Истинная тайна чиста и наполнена светом, как в то далекое утро, ему не нужны жалкие уловки и чудеса, дешевый обман оккультного и сенсационного. В музее хранится статуя Гликона — чудовища с головой собаки или антилопы с человеческими глазами и волосами, змеиным туловищем и львиным хвостом. Гликону поклонялись во II веке нашей эры в Пафлагонии как воплощению Эскулапа, его культ сохранялся и в Риме. Он мог бы стать гением места при разворачивающихся вокруг метаморфозах и всеобщем смешении; если взглянуть прозаичнее, его можно рассматривать как напоминание о надувательстве. Один мошенник, Александр из Абонотиха, приручил змею и хитроумно ее использовал: за немалую мзду змея давала пришедшим к ней на поклон людям ответы на вопросы и пророчествовала о будущем. Эпигоны и эпигонские эпохи не способны верить в Бога или взглянуть в лицо атомам и пустоте; их Halbkultur[117] не позволяет понять Евангелие и Лукреция, поэтому эти люди обращаются к интеллектуальным безделушкам — дешевым, не претендующим на изысканность, ища утешения в невероятных балаганных чудесах. Тайна жизни, смерти и судьбы смешивается с тайной женщины, которая забирается в ящик и которую распиливают пополам на глазах у публики, а потом женщина, как ни в чем не бывало, выскакивает из ящика и раскланивается.

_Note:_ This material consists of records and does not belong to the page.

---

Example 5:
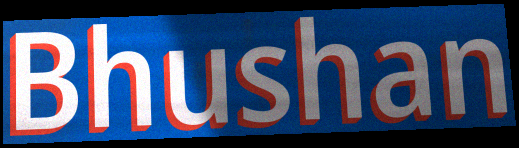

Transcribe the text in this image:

BhushanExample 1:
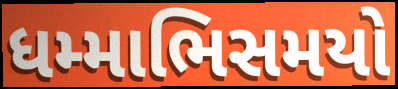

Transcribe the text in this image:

ધમ્માભિસમયો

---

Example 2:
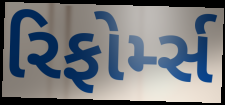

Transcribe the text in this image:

રિફોર્મ્સ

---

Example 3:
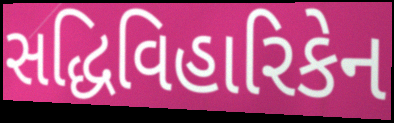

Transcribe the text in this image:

સદ્ધિવિહારિકેન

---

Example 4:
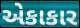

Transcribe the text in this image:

એકાકાર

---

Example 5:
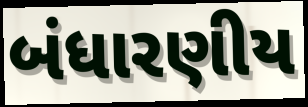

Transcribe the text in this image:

બંધારણીય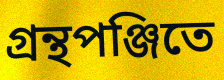
গ্রন্থপঞ্জিতে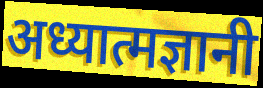
अध्यात्मज्ञानी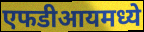
एफडीआयमध्ये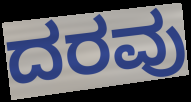
ದರವು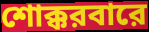
শোক্করবারে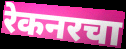
रेकनरचाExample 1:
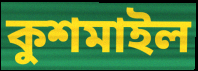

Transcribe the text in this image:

কুশমাইল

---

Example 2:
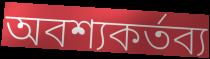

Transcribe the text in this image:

Культ Гликона — поклон перед собственной неспособностью понять, в чем же трюк. На самом деле воистину неизведанная тайна скрыта несколькими метрами ниже — в появившихся из моря амфорах и в море, о котором они напоминают, или в чудесной голове скорбящей женщины, символизирующей всю невыразимость горя. Трудно представить себе, чтобы эта очаровательная, охваченная печалью женщина спросила, как наверняка делал беззастенчивый Александр из Абнотиха: «Под каким знаком зодиака ты родился?».
12. Мертвый город
Для Гёльдерлина путешествие предков немцев по Дунаю было ностосом, то есть возвращением домой — в лето, в солнечную страну, к Элладе и Кавказу. Я добрался до Histria, Истрии, мертвого города, связанного у меня с летом и с хорошо знакомыми местами. Как-то непривычно приехать сюда в вечерний час, еще непривычнее — приехать одному: слово «Истрия» вызывает в памяти слепящее солнце, бесконечный день, жизнь, еще незнакомую с одиночеством.

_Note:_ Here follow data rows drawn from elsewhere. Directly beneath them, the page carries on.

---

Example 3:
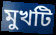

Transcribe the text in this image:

মুখটি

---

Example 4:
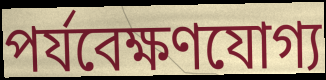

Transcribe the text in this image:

পর্যবেক্ষণযোগ্য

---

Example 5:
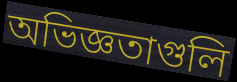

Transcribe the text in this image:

অভিজ্ঞতাগুলি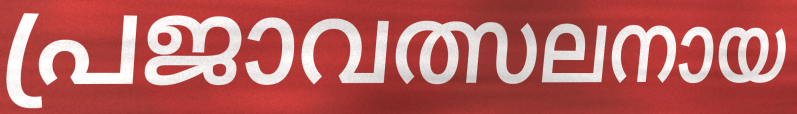
പ്രജാവത്സലനായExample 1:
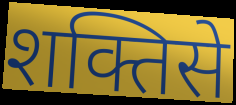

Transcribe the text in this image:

शक्तिसे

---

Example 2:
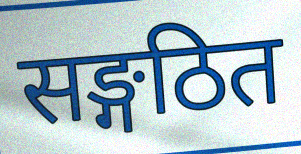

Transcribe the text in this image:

सङ्गठित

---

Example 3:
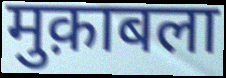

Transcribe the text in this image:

मुक़ाबला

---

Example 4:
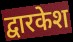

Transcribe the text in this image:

द्वारकेश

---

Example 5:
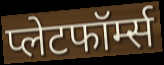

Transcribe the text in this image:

प्लेटफॉर्म्सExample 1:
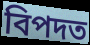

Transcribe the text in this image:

বিপদত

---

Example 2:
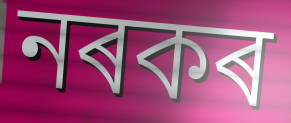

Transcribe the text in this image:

নৰকৰ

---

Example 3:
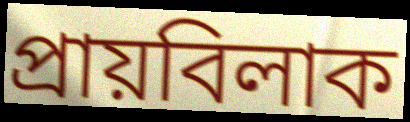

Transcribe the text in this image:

প্ৰায়বিলাক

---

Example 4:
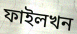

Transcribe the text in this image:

ফাইলখন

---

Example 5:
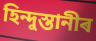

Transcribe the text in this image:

হিন্দুস্তানীৰ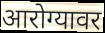
आरोग्यावर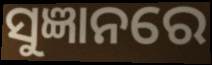
ସୁଜ୍ଞାନରେ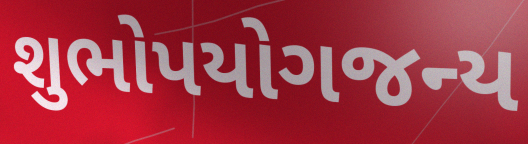
શુભોપયોગજન્યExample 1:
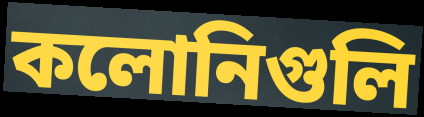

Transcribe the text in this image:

কলোনিগুলি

Здесь, в этой археологической метрополии, нет ни души. Ворота заперты, трубы не дымят, грузовики выглядят заброшенными, как развалины древней милетской колонии. Я перелезаю через забор, пробираюсь среди репейника и дикорастущих колосьев, развалин храма Зевса и базилики, массивных ворот и колонн, возвышающихся в закатном солнце, словно огромные стебли, среди немых терм. Прозрачный, ясный вечер опускается на захоронение, где спят столетия, между камнями то и дело проскальзывают змеи, птицы громко щебечут на выщербленных стенах, развалины спускаются к морю, которое из-за водорослей и цвета дна кажется рыжим.

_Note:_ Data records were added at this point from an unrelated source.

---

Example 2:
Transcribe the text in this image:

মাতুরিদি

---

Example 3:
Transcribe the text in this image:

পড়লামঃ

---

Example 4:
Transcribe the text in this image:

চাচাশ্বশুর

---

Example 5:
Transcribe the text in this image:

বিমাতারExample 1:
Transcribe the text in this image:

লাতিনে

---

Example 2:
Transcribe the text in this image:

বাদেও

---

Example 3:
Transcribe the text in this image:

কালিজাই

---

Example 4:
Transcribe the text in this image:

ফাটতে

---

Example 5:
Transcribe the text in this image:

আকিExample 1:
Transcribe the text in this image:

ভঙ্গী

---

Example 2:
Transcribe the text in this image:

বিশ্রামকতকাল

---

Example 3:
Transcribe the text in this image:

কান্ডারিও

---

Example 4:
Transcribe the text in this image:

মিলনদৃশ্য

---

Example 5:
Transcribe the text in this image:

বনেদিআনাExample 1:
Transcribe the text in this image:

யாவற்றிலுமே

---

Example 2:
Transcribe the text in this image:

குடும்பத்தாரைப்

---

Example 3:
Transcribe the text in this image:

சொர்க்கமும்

Мертвый город наполнен вечностью и разрушением, камни не расскажут о том, как к этим берегами пристали корабли милетских колонистов, скорее, они поведают о волнах, стиравших все, что было здесь прежде, — готы, славяне, аварцы; о мгновениях, в которых пресеклась жизнь. Среди камней стоит крест в память об Эмиле Панаите, Михае Симионе и Эмиле Платоне, умерших 12 марта 1984 года, но в тишине столетий развалины храма, воздвигнутого в честь неизвестного местного божества, заслоняют развалины христианской базилики, хотя и настал час вечерней молитвы.
Город большой, его улицы пересекаются, разветвляются и теряются, образуя лабиринт, я не сразу нахожу дорогу обратно. Как Белой кобре в мертвом городе Киплинга, в прозрачном воздухе, разносящем малейший шум, начинает казаться, что ты оглох, перестал слышать голоса действительности. Столетия смерти, скопившиеся среди здешних развалин, означают не мрак, не поглощающую все образы тьму, а ясный и неизменный свет, в котором глаз прекрасно все различает. А еще эти столетия — словно стеклянная стена, отделяющая от раздающихся в мире звуков. Среди развалин прошлого бродишь не как слепой, а как глухой, погруженный в нечто непредставимое, порой комичное и смешное, постоянно окружающее того, кто туговат на ухо.